As I can see from the comments in the Discussion Forum it is clear that Forshufvud’s theories about poisoning are still very much alive.
This is a fascinating theory, but almost too fantastic to be true, and almost the only indication is the arsenic content in the hair. Arsenic was commonly used for medications and in addition there was a plethora of other sources for arsenical poisoning (for example the dye used for the curtains around Napoleons camp bed).
I can agree that the official cause of his death – ventricular cancer – is just as improbable, cancer patients usually dies emaciated and not fat as Napoleon. A third theory, evoked already before his death but suppressed by the British for political reasons, was hepatitis, a disease endemic in St. Helena. Hippolyte Larrey, son of Napoleons famous surgeon and himself a surgeon wrote so 1892, and that a stomach ulcer was secondary to hepatitis, an opinion he apparently shared with his father. An Irishman, Dr. Knott is the next to state that the cause was hepatitis, and in 1931 Dr. Mets and Dr. Abbatucci published a book about the St. Helena disease which now is associated with amoebic disease.
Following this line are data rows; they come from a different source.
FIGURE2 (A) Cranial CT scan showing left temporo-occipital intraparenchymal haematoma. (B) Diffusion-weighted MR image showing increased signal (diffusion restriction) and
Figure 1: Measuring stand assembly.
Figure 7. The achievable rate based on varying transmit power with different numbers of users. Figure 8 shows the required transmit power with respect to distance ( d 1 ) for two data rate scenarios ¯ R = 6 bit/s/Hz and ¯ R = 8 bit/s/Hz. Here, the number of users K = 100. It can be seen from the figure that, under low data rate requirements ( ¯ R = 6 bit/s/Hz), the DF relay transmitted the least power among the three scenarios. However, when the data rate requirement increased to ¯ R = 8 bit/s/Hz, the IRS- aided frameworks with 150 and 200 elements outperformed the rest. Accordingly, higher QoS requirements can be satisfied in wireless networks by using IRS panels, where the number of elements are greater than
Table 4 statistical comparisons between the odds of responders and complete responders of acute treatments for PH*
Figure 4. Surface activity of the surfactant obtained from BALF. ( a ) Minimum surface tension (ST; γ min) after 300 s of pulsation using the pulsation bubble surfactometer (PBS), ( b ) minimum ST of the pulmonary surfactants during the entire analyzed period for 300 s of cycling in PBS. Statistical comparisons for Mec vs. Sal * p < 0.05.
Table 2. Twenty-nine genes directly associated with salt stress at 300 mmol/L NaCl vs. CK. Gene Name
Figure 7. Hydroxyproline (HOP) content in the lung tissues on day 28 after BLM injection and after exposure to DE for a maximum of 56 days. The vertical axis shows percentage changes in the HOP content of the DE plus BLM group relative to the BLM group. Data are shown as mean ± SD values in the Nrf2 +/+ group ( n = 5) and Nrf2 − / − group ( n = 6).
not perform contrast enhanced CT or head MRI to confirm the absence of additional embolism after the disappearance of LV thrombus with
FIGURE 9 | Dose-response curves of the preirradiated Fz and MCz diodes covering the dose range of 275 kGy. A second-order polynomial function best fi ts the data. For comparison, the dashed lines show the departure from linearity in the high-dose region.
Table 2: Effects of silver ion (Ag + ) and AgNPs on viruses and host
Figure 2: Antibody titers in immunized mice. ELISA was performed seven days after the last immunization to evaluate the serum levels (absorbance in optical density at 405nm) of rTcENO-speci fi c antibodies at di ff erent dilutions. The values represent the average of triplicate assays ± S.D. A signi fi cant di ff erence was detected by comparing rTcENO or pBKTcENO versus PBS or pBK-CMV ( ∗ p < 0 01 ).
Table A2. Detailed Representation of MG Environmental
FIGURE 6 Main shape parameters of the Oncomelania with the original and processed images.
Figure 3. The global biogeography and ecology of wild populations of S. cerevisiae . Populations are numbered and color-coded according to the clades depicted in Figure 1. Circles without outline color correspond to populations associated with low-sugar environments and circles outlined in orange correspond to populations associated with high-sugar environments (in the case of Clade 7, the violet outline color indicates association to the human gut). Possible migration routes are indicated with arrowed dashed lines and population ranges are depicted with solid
The advantage of this diagnosis is that it fits in with all known symptoms: the remittent fever with drenching night sweats; the feeling of heaviness and discomfort on the right side with referred pain in the right shoulder; the palpable tender liver; the muddy, shallow-looking skin is also typical of hepatic amoebiasis, and even the red spittle fits in with a perforated abscess, either to the stomach – or more likely – to the lungs.
The arguments above are from a book by Major-General Frank Richardson, M.D.: Napoleon’s Death: An Inquest (William Kimber 1974) which is just as if not more readable than the book of Forshufvud as it seems to be more based on medical facts.